## [Stated task]
Can you extend the account of rhino conservation in Chitwan, picking up right after its final sentence?

By the end of the 1950s it was
clear that if such a decline continued, the
rhino and other animals would soon face extinction.
Already the swamp deer and the water buffalo
had almost disappeared from Chitwan. Therefore,
in 1959, the Fauna Preservation Society appointed
the distinguished British naturalist E. P. Gee
to make a survey. Gee, who had spent most of
his life in India and was an authority on its
wildlife, recommended the creation of a national
park north of the Rapti river, and this was
duly established in 1961. He also proposed a
wildlife sanctuary to the south of the river
for a trial period of ten years. After he had
surveyed Chitwan again in 1963, this time both
the Fauna Preservation Society and the International
Union for the Conservation of Nature, he recommended
an extension of the national park to include
areas of rhino country in the south.

## [Provided material]
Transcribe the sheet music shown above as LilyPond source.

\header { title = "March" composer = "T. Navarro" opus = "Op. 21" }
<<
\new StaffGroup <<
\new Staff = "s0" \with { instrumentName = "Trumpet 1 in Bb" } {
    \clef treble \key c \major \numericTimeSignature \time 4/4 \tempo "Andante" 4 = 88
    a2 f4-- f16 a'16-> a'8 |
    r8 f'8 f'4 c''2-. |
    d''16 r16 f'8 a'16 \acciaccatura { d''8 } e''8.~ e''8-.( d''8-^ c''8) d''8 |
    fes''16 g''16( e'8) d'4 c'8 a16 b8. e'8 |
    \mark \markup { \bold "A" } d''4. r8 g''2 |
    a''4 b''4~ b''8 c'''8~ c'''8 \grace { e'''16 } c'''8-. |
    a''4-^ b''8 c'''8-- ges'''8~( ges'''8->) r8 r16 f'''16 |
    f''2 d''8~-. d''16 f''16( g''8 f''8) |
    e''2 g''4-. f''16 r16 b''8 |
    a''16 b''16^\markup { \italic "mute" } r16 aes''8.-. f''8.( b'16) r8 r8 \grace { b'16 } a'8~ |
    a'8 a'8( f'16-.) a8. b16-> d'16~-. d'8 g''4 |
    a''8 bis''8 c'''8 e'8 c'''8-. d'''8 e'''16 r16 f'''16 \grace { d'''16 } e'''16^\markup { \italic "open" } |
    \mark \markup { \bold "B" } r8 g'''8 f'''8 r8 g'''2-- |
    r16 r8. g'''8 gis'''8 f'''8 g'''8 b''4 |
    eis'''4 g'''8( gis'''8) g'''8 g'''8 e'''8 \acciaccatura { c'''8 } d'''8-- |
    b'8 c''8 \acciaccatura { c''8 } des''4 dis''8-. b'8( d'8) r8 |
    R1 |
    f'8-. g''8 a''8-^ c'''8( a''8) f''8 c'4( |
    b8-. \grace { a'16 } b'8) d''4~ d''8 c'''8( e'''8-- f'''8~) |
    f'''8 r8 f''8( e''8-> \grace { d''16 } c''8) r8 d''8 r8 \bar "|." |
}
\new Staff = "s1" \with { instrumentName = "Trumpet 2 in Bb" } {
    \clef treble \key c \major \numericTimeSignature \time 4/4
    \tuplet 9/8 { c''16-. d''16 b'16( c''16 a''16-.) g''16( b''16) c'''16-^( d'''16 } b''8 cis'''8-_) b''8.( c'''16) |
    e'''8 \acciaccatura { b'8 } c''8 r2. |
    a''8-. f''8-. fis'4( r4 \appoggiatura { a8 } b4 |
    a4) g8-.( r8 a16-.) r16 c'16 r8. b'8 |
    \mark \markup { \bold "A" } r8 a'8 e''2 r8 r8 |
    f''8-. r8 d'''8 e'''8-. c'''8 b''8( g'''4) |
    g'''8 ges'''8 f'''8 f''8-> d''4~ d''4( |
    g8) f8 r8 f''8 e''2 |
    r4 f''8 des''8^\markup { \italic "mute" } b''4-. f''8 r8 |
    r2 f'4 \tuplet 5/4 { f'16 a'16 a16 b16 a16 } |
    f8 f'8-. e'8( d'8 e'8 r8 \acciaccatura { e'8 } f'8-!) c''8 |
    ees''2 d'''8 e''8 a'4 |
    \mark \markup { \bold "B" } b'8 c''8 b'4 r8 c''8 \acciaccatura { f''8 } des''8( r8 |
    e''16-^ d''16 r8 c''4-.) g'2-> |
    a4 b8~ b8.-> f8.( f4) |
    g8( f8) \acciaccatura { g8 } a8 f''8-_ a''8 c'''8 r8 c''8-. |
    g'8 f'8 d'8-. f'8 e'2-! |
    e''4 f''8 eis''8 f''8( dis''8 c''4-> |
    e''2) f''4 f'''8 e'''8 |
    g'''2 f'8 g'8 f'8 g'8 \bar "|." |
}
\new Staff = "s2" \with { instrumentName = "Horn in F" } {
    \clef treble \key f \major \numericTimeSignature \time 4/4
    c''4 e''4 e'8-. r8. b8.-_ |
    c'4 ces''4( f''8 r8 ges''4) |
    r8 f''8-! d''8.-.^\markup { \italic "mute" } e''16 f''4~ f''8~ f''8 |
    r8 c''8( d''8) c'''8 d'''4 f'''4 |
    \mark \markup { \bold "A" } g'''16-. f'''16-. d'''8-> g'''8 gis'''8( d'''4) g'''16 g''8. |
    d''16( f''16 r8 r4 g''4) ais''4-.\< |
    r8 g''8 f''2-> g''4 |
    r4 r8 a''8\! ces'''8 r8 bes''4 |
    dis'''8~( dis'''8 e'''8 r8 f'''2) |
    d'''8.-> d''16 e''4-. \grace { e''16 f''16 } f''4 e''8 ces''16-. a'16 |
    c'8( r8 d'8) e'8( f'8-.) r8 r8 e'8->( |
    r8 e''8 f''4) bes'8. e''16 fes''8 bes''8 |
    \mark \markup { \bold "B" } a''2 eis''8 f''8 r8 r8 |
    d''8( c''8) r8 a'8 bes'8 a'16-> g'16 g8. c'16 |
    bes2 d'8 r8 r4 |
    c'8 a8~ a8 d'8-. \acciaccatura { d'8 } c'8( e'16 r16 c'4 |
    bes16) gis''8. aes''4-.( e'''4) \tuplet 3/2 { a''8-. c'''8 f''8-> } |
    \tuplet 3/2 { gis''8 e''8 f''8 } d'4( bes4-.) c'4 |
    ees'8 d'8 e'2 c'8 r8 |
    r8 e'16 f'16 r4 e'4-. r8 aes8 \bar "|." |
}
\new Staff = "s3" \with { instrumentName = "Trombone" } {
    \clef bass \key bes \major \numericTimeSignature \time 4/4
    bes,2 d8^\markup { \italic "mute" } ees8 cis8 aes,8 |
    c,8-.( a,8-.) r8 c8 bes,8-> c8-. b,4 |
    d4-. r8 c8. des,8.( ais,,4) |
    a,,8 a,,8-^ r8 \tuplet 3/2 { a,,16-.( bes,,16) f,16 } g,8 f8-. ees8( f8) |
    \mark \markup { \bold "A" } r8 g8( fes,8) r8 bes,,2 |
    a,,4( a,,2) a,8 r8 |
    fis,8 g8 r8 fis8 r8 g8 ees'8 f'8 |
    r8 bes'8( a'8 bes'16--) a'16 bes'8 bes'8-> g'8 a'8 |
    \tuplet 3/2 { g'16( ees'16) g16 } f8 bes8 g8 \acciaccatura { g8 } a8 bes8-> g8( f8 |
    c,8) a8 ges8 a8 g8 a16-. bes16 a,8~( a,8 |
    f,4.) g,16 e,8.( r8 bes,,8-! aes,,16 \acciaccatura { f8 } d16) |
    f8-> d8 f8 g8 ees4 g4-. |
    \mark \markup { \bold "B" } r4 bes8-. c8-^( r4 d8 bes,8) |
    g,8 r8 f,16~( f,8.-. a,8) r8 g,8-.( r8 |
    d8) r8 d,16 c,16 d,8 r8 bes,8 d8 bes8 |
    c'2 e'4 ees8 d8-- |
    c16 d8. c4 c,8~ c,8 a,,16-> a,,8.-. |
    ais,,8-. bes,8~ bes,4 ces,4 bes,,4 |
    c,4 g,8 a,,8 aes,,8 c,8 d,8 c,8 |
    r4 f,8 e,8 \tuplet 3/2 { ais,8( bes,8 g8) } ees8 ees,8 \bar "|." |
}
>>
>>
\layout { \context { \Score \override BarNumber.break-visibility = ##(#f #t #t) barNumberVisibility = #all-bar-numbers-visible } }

## [Answer to this task]
In 1963 a government committee
investigated the legal status of immigrants
in the Chitwan valley; the Land Settlement Commission
of 1964 resettled 22,000 people, including 4,000
from inside the rhino sanctuary, elsewhere in
the valley. Drastic though it was, the operation
brought little immediate improvement, for the
people who had been evicted poured back into
the area to collect firewood and fodder; the
habitat deteriorated still further, and the
rhino population continued to decline. A survey
carried out in June 1968 estimated that only
a total of between eighty-one and 108 rhinos
were left. The report, published in 1969, predicted
that unless total protection were afforded,
the rhino would disappear by 1980.
In December 1970, His late Majesty
King Mahendra approved the establishment of
the national park south of the Rapti river.
The boundaries were delineated in March and
April of 1971, and preliminary development began
in October that year. Chitwan National Park was officially gazetted in 1973 by His
Majesty King Birendra and became the first national
park in Nepal.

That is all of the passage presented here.